Obama’s proposal to scrap the congressional approval mandate on the debt-ceiling was actually borrowed from Senate Republican Leader Mitch McConnell, who first proposed it in last year’s debt-ceiling talks. The plan, hailed as the “McConnell Provision,” gives the president the ability to notify Congress of a pending hike to the debt limit. Congress would then have the opportunity to pass a resolution disapproving the hike. If they fail, the increase goes through automatically. If they succeed, the president would still have veto power, so a two-thirds majority would actually be needed to block any increase—a high bar to reach on any topic in Congress.
Unsurprisingly, Republican leaders balked at Obama’s proposal—unwilling to give up control on such a valuable bargaining chip and arguing for more cuts to spending. Obama hardened his position too though, stating no fiscal cliff deal would be possible without some resolution on the debt ceiling. But while we expect salvos on the fiscal cliff and debt ceiling to continue to nearly the last minute, in our view, it’s highly likely Congress finds enough compromise to kick the can (very likely both cans) down the line. After all, these are powerful political wedge issues for use in 2014’s mid-term election fundraising and politicking.

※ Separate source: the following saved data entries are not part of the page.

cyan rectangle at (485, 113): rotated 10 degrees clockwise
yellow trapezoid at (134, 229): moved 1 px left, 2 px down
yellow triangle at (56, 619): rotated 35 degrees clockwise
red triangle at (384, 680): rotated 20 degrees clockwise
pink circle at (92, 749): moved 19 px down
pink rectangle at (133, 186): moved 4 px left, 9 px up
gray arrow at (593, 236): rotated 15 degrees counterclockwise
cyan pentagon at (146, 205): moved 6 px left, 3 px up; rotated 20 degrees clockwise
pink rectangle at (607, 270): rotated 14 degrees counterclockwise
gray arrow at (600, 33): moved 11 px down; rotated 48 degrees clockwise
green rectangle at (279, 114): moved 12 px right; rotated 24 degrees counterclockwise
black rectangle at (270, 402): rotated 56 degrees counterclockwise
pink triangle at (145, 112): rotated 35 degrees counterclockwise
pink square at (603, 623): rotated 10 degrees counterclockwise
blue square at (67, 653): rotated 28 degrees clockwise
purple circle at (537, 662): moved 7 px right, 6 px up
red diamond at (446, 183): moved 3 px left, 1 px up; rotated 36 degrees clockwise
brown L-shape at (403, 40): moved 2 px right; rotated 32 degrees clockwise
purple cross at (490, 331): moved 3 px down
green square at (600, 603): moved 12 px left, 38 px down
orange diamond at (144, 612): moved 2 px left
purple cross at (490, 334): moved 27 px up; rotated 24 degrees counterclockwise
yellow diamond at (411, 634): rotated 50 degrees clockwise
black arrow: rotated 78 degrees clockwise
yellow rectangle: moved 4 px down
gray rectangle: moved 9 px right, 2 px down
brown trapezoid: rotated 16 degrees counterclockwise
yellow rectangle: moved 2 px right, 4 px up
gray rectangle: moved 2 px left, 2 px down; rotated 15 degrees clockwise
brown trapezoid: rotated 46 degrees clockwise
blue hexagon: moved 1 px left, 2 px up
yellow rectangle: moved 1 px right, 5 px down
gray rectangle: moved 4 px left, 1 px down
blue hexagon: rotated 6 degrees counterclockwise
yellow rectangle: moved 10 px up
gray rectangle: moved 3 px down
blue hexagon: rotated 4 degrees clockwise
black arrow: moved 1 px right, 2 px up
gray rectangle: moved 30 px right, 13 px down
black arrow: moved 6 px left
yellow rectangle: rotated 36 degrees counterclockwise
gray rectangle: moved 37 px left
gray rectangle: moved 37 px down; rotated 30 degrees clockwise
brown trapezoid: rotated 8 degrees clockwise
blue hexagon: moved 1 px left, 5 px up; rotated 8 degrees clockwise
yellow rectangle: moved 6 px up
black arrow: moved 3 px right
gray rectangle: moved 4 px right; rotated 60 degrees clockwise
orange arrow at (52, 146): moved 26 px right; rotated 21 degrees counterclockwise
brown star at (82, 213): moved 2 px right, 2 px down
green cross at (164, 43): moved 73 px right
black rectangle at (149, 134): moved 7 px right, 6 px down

Even if politicians don’t manage to reach a compromise before December 31st (or February 2013 in the debt ceiling’s case), history shows similar situations lack real punch to derail the global economy and markets. With the fiscal cliff, it’s at least true that if the can isn’t kicked, taxes will rise and spending will be cut. (Though, as Ken Fisher has pointed out, the impact isn’t nearly as dire as many think—the cliff is much more of a rolling plain in that regard.) But the debt ceiling, although much political hay will be made on this topic between now and February 2013, has even fewer real consequences. You see, even if the self-imposed ceiling isn’t raised, the US doesn’t automatically default on its debt service obligations. In 2011, debt service costs were a mere 1.4% of GDP—tiny! They account for only about 9.9% of tax revenue in the same period. So while the government might have to turn the Congressional heaters a little lower or curtail tours in the Capitol, it’s likely our debt obligations still get paid. So, let the countdown clocks wind down—as it pertains to cliffs and ceilings in Washington, it seems the rhetoric far exceeds the reality.